EXERCISE GOAL ▸ Rewrite the data as a JSON list of strings with one string per line, leaving out blank lines. Begin at the start of the data and stop after the line that contains "What percentage is".

--*--

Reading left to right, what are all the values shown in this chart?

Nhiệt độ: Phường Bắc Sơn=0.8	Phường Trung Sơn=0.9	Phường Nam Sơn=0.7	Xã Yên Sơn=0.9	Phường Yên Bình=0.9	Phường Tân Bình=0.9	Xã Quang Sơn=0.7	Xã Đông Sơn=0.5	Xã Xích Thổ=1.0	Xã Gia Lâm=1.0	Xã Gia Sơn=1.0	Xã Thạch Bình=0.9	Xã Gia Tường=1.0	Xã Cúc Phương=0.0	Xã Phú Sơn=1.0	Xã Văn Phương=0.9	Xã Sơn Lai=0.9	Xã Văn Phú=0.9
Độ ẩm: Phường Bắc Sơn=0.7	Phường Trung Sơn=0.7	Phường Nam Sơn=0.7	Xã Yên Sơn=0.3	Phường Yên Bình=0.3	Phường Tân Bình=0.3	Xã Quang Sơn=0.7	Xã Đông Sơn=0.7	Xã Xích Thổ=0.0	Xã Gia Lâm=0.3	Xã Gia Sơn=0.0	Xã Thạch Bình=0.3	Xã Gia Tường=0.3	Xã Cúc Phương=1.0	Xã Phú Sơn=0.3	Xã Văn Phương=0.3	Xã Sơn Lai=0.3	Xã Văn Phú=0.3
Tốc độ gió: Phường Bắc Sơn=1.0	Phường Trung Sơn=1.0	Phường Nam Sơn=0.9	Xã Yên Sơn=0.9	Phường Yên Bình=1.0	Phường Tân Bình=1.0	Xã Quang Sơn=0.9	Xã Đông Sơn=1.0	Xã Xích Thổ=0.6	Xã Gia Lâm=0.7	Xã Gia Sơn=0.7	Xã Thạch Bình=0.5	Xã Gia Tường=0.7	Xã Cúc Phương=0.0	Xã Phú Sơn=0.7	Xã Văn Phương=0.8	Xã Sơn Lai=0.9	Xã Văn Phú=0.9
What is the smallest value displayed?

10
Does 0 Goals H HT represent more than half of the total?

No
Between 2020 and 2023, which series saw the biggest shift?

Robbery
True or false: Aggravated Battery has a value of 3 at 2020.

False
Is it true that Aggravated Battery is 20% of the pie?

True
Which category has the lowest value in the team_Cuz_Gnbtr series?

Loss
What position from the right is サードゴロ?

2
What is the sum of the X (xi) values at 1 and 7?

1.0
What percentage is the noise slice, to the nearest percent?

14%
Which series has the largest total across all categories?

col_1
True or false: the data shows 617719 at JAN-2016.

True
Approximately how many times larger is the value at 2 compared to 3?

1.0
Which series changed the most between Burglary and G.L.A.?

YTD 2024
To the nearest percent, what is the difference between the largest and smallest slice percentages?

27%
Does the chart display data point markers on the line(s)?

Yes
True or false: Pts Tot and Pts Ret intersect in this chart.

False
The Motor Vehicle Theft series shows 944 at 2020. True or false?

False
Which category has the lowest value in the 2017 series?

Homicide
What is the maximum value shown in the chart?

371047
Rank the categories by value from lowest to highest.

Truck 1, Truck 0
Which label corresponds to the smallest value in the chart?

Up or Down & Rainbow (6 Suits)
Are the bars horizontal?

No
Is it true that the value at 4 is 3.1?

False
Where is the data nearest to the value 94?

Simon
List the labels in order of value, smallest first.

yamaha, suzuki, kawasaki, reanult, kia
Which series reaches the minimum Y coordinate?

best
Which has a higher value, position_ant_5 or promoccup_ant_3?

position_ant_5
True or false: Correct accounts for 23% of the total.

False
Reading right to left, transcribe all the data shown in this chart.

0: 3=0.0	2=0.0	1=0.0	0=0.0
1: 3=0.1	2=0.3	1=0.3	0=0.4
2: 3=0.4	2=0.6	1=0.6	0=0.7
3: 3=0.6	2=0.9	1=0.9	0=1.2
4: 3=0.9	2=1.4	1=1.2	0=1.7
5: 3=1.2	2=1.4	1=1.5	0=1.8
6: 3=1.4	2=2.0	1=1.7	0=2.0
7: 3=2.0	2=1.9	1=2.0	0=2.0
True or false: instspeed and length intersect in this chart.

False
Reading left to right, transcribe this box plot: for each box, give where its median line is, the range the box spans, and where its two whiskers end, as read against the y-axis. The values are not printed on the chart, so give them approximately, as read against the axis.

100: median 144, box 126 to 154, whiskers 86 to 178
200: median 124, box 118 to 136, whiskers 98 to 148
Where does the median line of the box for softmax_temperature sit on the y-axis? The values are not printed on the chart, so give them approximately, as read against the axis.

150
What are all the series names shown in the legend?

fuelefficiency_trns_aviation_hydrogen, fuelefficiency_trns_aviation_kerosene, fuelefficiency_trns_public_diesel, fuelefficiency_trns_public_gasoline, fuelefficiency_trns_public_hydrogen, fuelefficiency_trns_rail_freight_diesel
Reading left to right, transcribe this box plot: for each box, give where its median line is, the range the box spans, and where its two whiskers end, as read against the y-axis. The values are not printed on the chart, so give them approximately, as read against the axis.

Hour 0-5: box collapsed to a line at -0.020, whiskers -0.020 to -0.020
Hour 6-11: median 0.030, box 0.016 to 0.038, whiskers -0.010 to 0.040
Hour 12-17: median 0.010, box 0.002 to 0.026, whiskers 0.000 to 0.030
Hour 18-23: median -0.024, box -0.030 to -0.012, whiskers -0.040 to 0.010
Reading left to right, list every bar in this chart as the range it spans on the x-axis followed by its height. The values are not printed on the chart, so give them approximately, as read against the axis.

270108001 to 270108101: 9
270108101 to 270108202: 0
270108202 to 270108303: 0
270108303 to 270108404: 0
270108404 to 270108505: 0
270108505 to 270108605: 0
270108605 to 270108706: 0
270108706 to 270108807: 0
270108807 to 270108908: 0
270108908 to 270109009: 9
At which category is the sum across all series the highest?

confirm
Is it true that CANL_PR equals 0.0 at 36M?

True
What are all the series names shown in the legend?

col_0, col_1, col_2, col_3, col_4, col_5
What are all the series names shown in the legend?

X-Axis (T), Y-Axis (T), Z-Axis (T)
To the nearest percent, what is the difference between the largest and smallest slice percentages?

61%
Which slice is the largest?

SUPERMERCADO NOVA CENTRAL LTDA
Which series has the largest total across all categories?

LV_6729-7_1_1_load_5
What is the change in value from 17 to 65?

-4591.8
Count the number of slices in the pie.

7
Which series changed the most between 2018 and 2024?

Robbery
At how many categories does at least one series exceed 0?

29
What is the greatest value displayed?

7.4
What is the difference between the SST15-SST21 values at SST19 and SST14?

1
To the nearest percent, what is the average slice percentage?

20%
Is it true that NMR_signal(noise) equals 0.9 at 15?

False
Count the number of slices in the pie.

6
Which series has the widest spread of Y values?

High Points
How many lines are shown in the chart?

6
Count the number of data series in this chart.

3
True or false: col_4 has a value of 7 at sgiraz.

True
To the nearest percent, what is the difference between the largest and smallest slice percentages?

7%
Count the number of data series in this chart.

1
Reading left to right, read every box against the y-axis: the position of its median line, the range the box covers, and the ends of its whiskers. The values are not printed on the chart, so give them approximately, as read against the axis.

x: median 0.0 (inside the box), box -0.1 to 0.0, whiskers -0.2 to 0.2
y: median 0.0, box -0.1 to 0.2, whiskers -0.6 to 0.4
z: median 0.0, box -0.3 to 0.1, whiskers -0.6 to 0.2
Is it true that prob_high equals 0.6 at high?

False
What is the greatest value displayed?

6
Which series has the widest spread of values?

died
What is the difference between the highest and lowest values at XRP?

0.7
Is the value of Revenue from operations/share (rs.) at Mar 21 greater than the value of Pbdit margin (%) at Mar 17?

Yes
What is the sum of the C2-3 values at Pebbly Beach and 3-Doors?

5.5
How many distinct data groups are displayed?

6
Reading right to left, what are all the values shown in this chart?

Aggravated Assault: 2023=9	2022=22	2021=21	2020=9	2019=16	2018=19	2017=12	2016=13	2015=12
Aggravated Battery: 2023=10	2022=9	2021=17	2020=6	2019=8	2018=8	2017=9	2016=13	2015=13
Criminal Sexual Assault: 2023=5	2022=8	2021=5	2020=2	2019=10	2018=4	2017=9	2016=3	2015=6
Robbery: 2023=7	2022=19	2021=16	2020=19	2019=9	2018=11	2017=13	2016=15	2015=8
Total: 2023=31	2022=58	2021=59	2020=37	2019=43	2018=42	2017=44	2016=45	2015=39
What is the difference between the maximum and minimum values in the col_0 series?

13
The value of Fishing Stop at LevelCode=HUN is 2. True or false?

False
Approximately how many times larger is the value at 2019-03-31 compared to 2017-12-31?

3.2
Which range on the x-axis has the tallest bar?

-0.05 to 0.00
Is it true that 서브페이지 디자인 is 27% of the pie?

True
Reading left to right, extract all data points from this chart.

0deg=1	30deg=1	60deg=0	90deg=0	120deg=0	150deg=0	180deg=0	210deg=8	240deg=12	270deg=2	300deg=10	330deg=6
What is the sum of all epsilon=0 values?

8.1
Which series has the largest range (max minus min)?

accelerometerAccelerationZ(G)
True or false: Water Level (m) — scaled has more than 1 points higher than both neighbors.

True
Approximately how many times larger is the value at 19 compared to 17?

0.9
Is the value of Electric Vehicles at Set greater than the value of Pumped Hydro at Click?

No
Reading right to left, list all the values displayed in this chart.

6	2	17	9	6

--*--

WRITTEN ANSWER ▸
[
  "Reading left to right, what are all the values shown in this chart?",
  "Nhiệt độ: Phường Bắc Sơn=0.8\tPhường Trung Sơn=0.9\tPhường Nam Sơn=0.7\tXã Yên Sơn=0.9\tPhường Yên Bình=0.9\tPhường Tân Bình=0.9\tXã Quang Sơn=0.7\tXã Đông Sơn=0.5\tXã Xích Thổ=1.0\tXã Gia Lâm=1.0\tXã Gia Sơn=1.0\tXã Thạch Bình=0.9\tXã Gia Tường=1.0\tXã Cúc Phương=0.0\tXã Phú Sơn=1.0\tXã Văn Phương=0.9\tXã Sơn Lai=0.9\tXã Văn Phú=0.9",
  "Độ ẩm: Phường Bắc Sơn=0.7\tPhường Trung Sơn=0.7\tPhường Nam Sơn=0.7\tXã Yên Sơn=0.3\tPhường Yên Bình=0.3\tPhường Tân Bình=0.3\tXã Quang Sơn=0.7\tXã Đông Sơn=0.7\tXã Xích Thổ=0.0\tXã Gia Lâm=0.3\tXã Gia Sơn=0.0\tXã Thạch Bình=0.3\tXã Gia Tường=0.3\tXã Cúc Phương=1.0\tXã Phú Sơn=0.3\tXã Văn Phương=0.3\tXã Sơn Lai=0.3\tXã Văn Phú=0.3",
  "Tốc độ gió: Phường Bắc Sơn=1.0\tPhường Trung Sơn=1.0\tPhường Nam Sơn=0.9\tXã Yên Sơn=0.9\tPhường Yên Bình=1.0\tPhường Tân Bình=1.0\tXã Quang Sơn=0.9\tXã Đông Sơn=1.0\tXã Xích Thổ=0.6\tXã Gia Lâm=0.7\tXã Gia Sơn=0.7\tXã Thạch Bình=0.5\tXã Gia Tường=0.7\tXã Cúc Phương=0.0\tXã Phú Sơn=0.7\tXã Văn Phương=0.8\tXã Sơn Lai=0.9\tXã Văn Phú=0.9",
  "What is the smallest value displayed?",
  "10",
  "Does 0 Goals H HT represent more than half of the total?",
  "No",
  "Between 2020 and 2023, which series saw the biggest shift?",
  "Robbery",
  "True or false: Aggravated Battery has a value of 3 at 2020.",
  "False",
  "Is it true that Aggravated Battery is 20% of the pie?",
  "True",
  "Which category has the lowest value in the team_Cuz_Gnbtr series?",
  "Loss",
  "What position from the right is サードゴロ?",
  "2",
  "What is the sum of the X (xi) values at 1 and 7?",
  "1.0",
  "What percentage is the noise slice, to the nearest percent?"
]